All lines holding the word "suleman" should be located in the records and copied.

DATASET EXTRACT: Begin

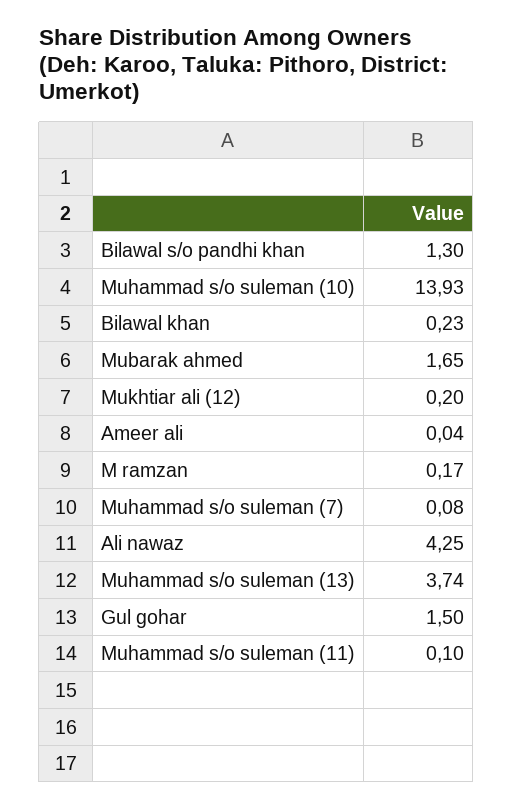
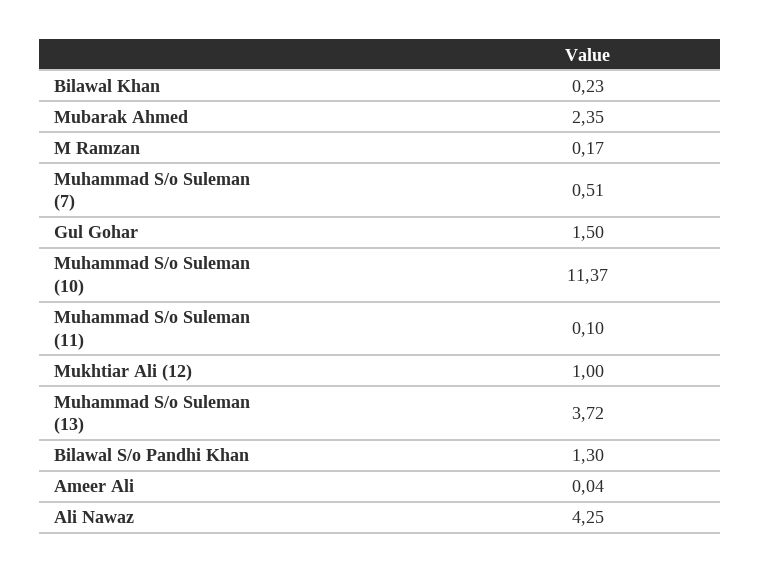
  {
    "Bilawal s/o pandhi khan": 1.3,
-   "Muhammad s/o suleman (10)": 13.93,
+   "Muhammad s/o suleman (10)": 11.37,
    "Bilawal khan": 0.23,
-   "Mubarak ahmed": 1.65,
+   "Mubarak ahmed": 2.35,
-   "Mukhtiar ali (12)": 0.2,
+   "Mukhtiar ali (12)": 1,
    "Ameer ali": 0.04,
    "M ramzan": 0.17,
-   "Muhammad s/o suleman (7)": 0.08,
+   "Muhammad s/o suleman (7)": 0.51,
    "Ali nawaz": 4.25,
-   "Muhammad s/o suleman (13)": 3.74,
+   "Muhammad s/o suleman (13)": 3.72,
    "Gul gohar": 1.5,
    "Muhammad s/o suleman (11)": 0.1
  }

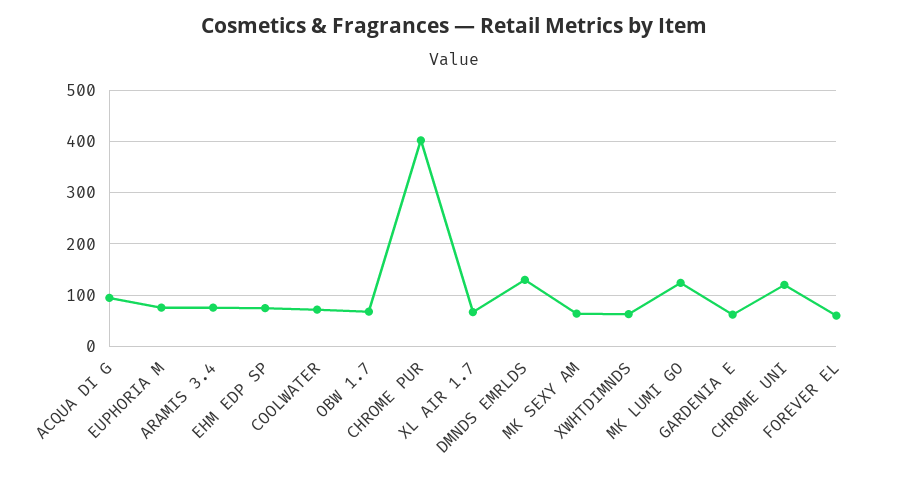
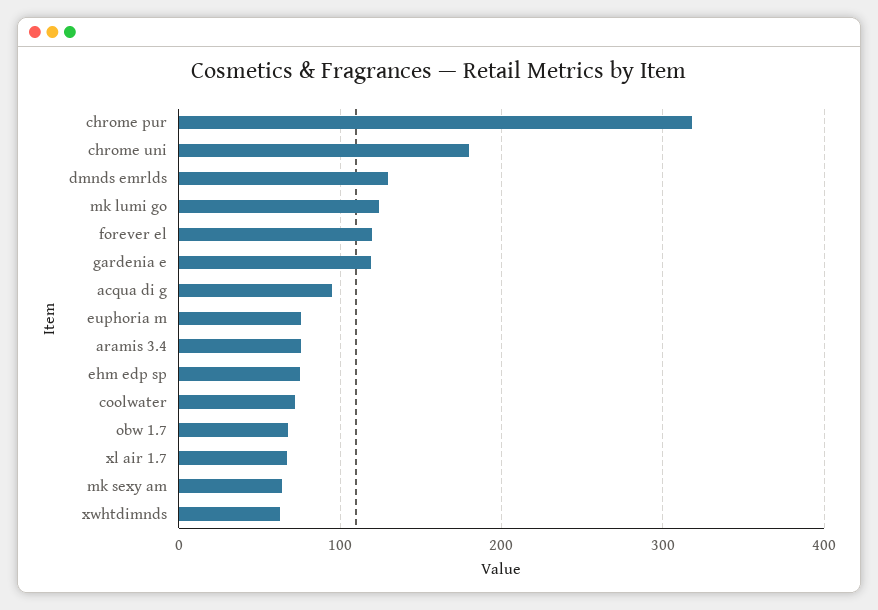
  {
    "ACQUA DI G": 90,
    "EUPHORIA M": 80,
    "ARAMIS 3.4": 80,
    "EHM EDP SP": 80,
    "COOLWATER": 70,
    "OBW 1.7": 70,
-   "CHROME PUR": 400,
+   "CHROME PUR": 320,
    "XL AIR 1.7": 70,
    "DMNDS EMRLDS": 130,
    "MK SEXY AM": 60,
    "XWHTDIMNDS": 60,
    "MK LUMI GO": 120,
-   "GARDENIA E": 60,
+   "GARDENIA E": 120,
-   "CHROME UNI": 120,
+   "CHROME UNI": 180,
-   "FOREVER EL": 60
+   "FOREVER EL": 120
  }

DATASET EXTRACT: End

RESPONSE:
-   "Muhammad s/o suleman (10)": 13.93,
+   "Muhammad s/o suleman (10)": 11.37,
-   "Muhammad s/o suleman (7)": 0.08,
+   "Muhammad s/o suleman (7)": 0.51,
-   "Muhammad s/o suleman (13)": 3.74,
+   "Muhammad s/o suleman (13)": 3.72,
    "Muhammad s/o suleman (11)": 0.1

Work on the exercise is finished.